3. It was later found in court that the insurance agent and the medical examiner of Insular Life who
assisted Feliciano in signing the application knew that Feliciano was already suffering from
tuberculosis; that they were aware of the true medical condition of Feliciano yet they still made it
appear that he was healthy in the insurance application form; that Feliciano signed the application in
blank and the agent filled the information for him.

ISSUE:
Whether or not Insular Life can avoid the insurance policy by reason of the fact that its agent
knowingly and intentionally wrote down the answers in the application differing from those made by
Feliciano hence instead of serving the interests of his principal, acts in his own or another’s interest
and adversely to that of his principal [NO]

RATIONALE: 

No. Insular Life must pay the insurance policy. The weight of authority is that if an agent of the
insurer, after obtaining from an applicant for insurance a correct and truthful answer to
interrogatories contained in the application for insurance, without knowledge of the applicant fills in
false answers, either fraudulently or otherwise, the insurer cannot assert the falsity of such answers
as a defense to liability on the policy, and this is true generally without regard to the subject matter
of the answers or the nature of the agent’s duties or limitations on his authority, at least if not
brought to the attention of the applicant.

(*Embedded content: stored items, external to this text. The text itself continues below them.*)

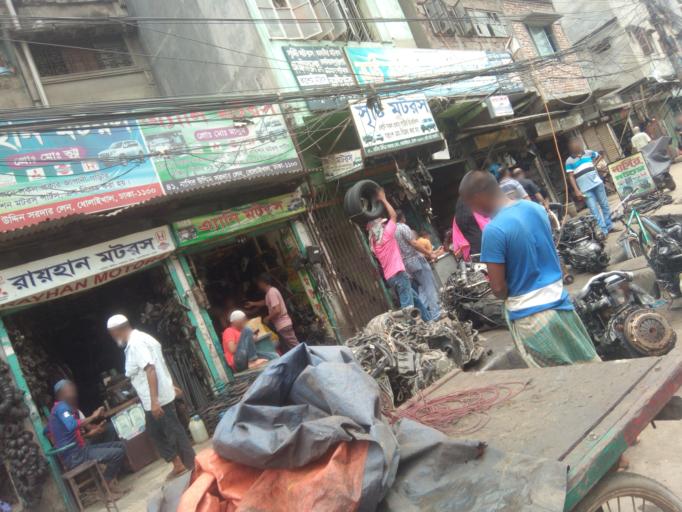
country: BD
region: Dhaka
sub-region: Dhaka
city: Dhaka
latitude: 23.7137
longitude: 90.4130
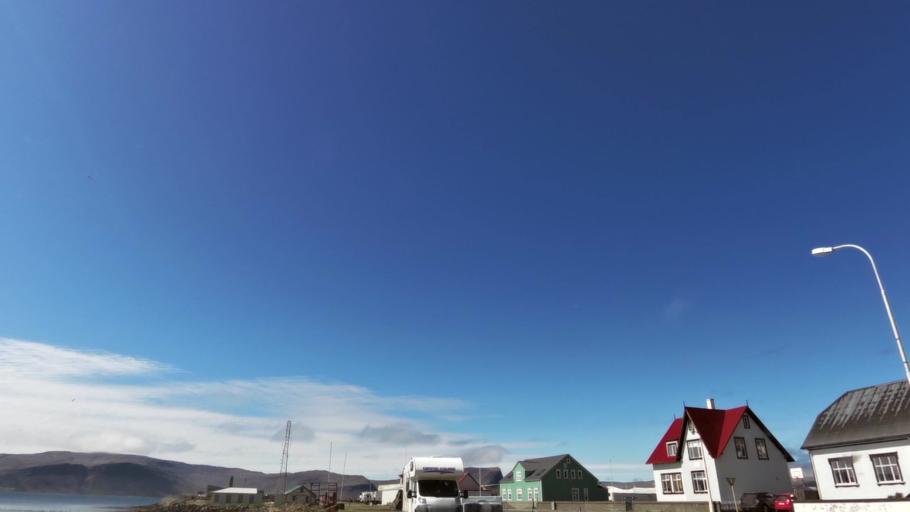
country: IS
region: West
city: Olafsvik
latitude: 65.5968
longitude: -23.9978
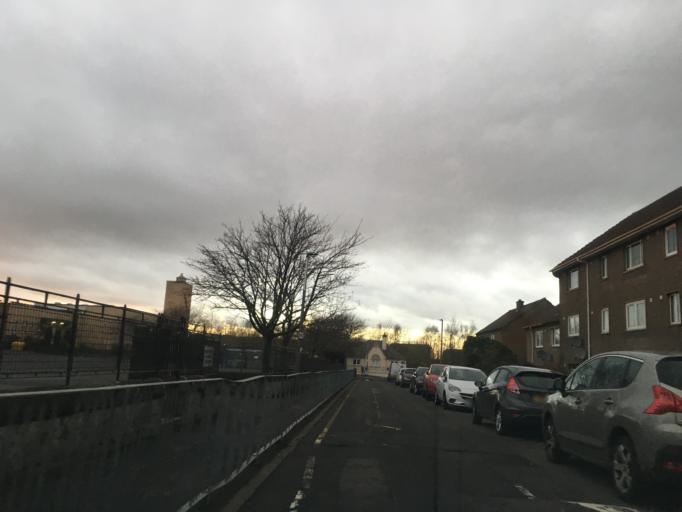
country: GB
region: Scotland
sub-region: Edinburgh
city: Colinton
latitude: 55.9214
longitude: -3.2604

The fact that the insured did not read the application which he signed, is not indicative of bad faith. It
has been held that it is not negligence for the insured to sign an application without first reading it if
the insurer by its conduct in appointing the agent influenced the insured to place trust and
confidence in the agent.

The insurance business has grown so vast and lucrative within the past century. Nowadays, even
people of modest means enter into insurance contracts. Agents who solicit contracts are paid large
commissions on the policies secured by them. They act as general representatives of insurance
companies.

In the case at bar, the true state of health of the insured was concealed by the agents of the insurer.
The insurer’s medical examiner approved the application knowing fully well that the applicant was
sick. The situation is one in which of two innocent parties must bear a loss for his reliance upon a
third person. In this case, it is the one who drafted and accepted the policy and consummated the
contract. It seems reasonable that as between the two of them, the one who employed and gave
character to the third person as its agent should be the one to bear the loss. Hence, Insular is liable
to the beneficiaries.
DISPOSITIVE PORTION: 
The petition is hereby dismissed and the judgment sought to be reviewed is affirmed with costs
against the petitioner. So ordered.

Additional Notes:

"Section 45. If a representation is false in a material point, whether affirmative or promissory, the
injured party is entitled to rescind the contract from the time when the representation becomes false.